→ **Data shown**:
Segment Open
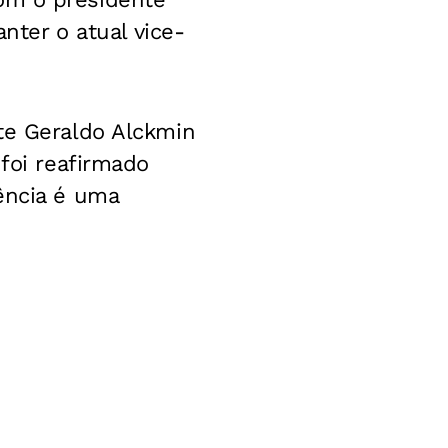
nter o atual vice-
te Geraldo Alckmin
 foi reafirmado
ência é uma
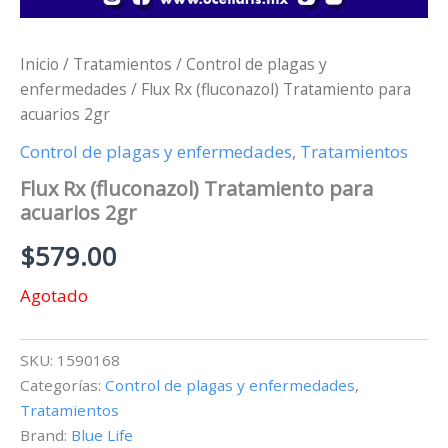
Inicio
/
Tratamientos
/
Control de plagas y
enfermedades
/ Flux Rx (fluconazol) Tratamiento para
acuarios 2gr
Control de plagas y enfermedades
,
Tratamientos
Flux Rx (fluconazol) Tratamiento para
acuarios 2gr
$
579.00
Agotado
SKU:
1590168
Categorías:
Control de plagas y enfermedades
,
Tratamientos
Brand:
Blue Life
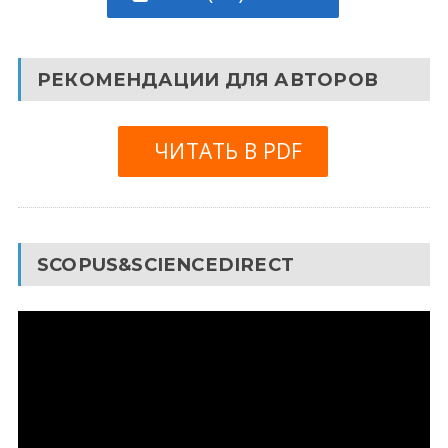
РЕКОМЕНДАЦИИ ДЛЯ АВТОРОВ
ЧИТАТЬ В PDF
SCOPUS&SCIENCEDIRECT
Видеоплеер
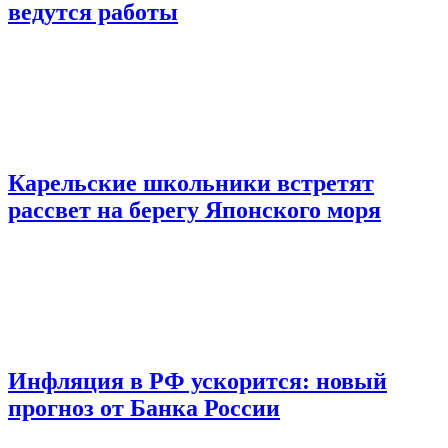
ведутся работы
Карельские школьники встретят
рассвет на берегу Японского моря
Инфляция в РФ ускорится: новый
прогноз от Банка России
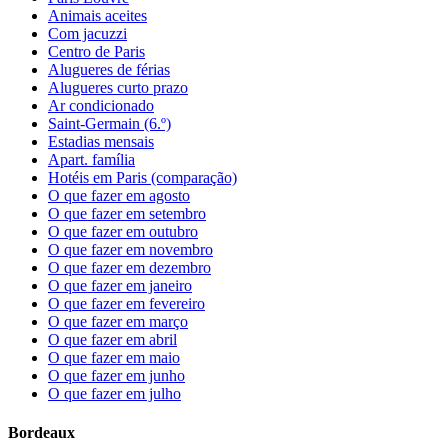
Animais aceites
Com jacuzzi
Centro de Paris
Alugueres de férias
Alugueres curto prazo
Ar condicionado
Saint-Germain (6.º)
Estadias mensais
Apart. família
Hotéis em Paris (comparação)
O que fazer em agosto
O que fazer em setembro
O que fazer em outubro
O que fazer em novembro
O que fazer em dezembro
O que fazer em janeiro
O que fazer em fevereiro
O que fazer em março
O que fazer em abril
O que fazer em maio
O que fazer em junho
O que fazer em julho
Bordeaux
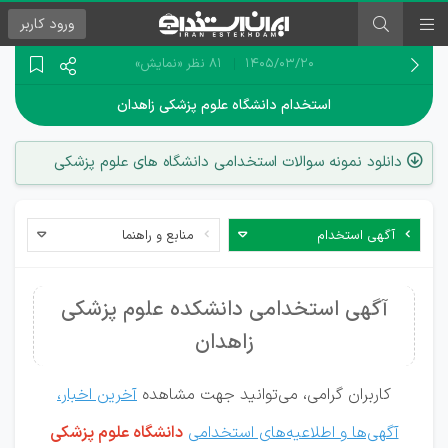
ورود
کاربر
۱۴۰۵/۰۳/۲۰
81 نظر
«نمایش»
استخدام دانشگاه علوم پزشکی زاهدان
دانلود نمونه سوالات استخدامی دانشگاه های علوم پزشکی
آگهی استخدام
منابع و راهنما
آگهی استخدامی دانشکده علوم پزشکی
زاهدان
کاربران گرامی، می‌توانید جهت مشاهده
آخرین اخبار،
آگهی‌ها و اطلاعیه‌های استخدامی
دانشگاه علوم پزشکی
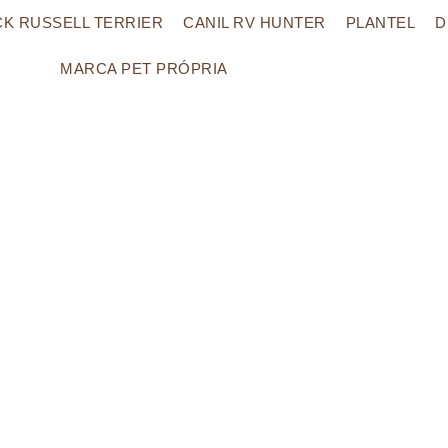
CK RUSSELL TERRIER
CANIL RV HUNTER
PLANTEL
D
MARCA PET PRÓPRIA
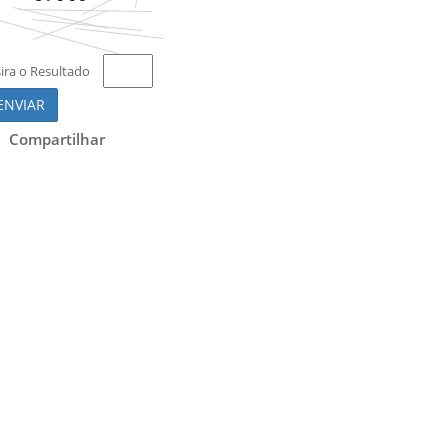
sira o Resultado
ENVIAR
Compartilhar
Segment Closed
Segment Open
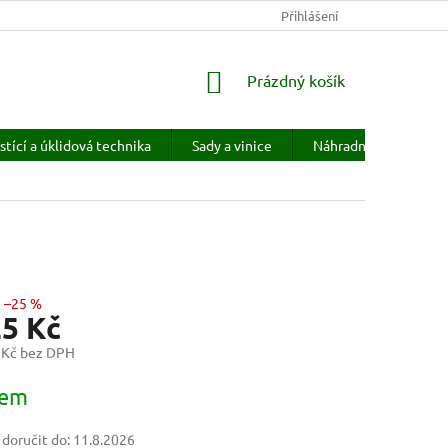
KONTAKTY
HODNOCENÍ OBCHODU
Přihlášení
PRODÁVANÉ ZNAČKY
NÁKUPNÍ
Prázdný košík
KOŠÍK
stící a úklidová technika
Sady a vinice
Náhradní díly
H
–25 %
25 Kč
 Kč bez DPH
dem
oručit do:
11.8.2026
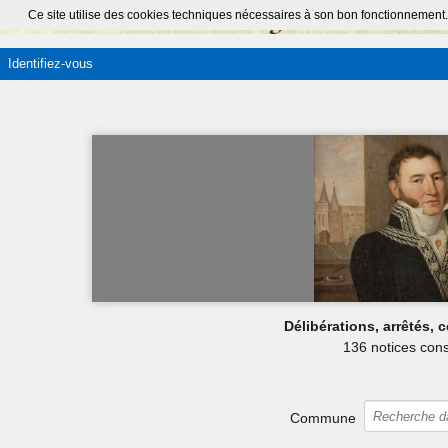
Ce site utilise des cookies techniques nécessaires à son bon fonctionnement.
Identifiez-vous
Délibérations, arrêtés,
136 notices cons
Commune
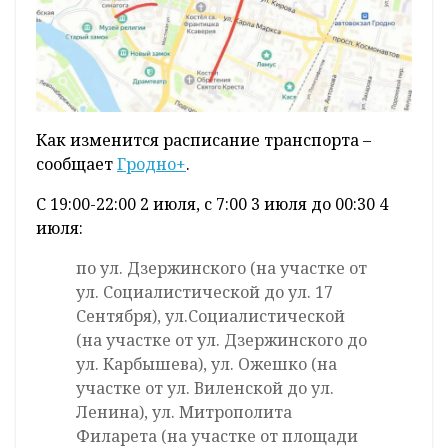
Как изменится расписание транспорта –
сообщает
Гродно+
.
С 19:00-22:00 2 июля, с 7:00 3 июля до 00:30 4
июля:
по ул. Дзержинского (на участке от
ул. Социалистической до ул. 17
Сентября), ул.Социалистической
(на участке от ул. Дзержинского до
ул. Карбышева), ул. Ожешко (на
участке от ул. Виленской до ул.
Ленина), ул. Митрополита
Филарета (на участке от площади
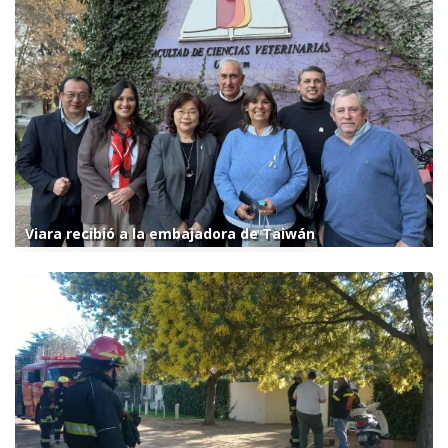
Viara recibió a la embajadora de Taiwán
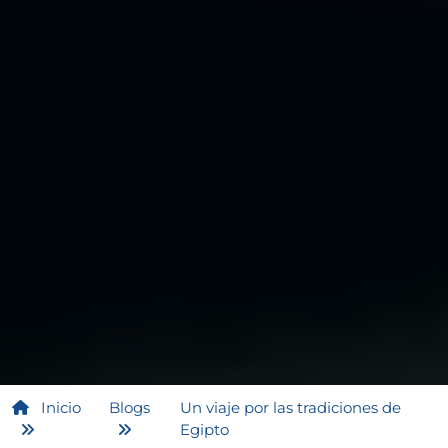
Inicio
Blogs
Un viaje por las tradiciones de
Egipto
Segment Closed
Segment Open
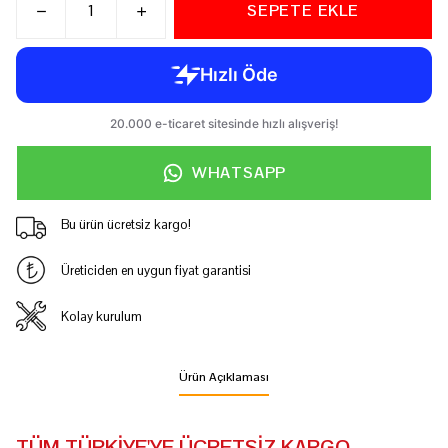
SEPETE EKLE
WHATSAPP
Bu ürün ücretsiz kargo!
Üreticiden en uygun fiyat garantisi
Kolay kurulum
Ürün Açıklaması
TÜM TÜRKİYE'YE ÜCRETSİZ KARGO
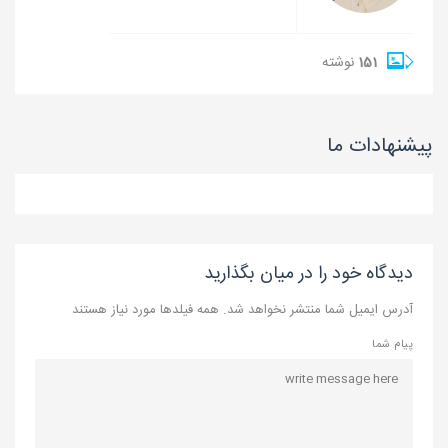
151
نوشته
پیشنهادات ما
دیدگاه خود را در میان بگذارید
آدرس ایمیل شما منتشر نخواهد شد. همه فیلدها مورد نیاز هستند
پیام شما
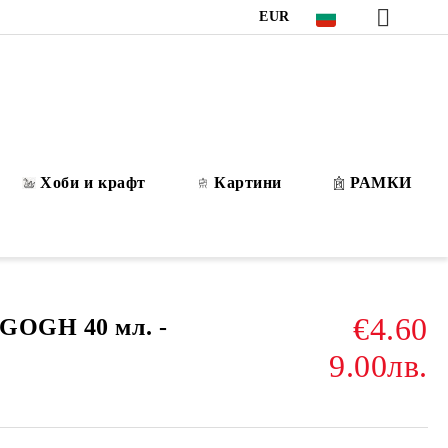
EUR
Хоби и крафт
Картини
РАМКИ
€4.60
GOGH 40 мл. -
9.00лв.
Segment Closed
Copy the rows above from the line with "nter o atual" to the line with "прогноз от Банка России", including both of those lines. Leave the pictures out of your answer.

nter o atual vice-
te Geraldo Alckmin
 foi reafirmado
ência é uma
Inicio
/
Tratamientos
/
Control de plagas y
enfermedades
/ Flux Rx (fluconazol) Tratamiento para
acuarios 2gr
Control de plagas y enfermedades
,
Tratamientos
Flux Rx (fluconazol) Tratamiento para
acuarios 2gr
$
579.00
Agotado
SKU:
1590168
Categorías:
Control de plagas y enfermedades
,
Tratamientos
Brand:
Blue Life
РЕКОМЕНДАЦИИ ДЛЯ АВТОРОВ
ЧИТАТЬ В PDF
SCOPUS&SCIENCEDIRECT
Видеоплеер
ведутся работы
Карельские школьники встретят
рассвет на берегу Японского моря
Инфляция в РФ ускорится: новый
прогноз от Банка России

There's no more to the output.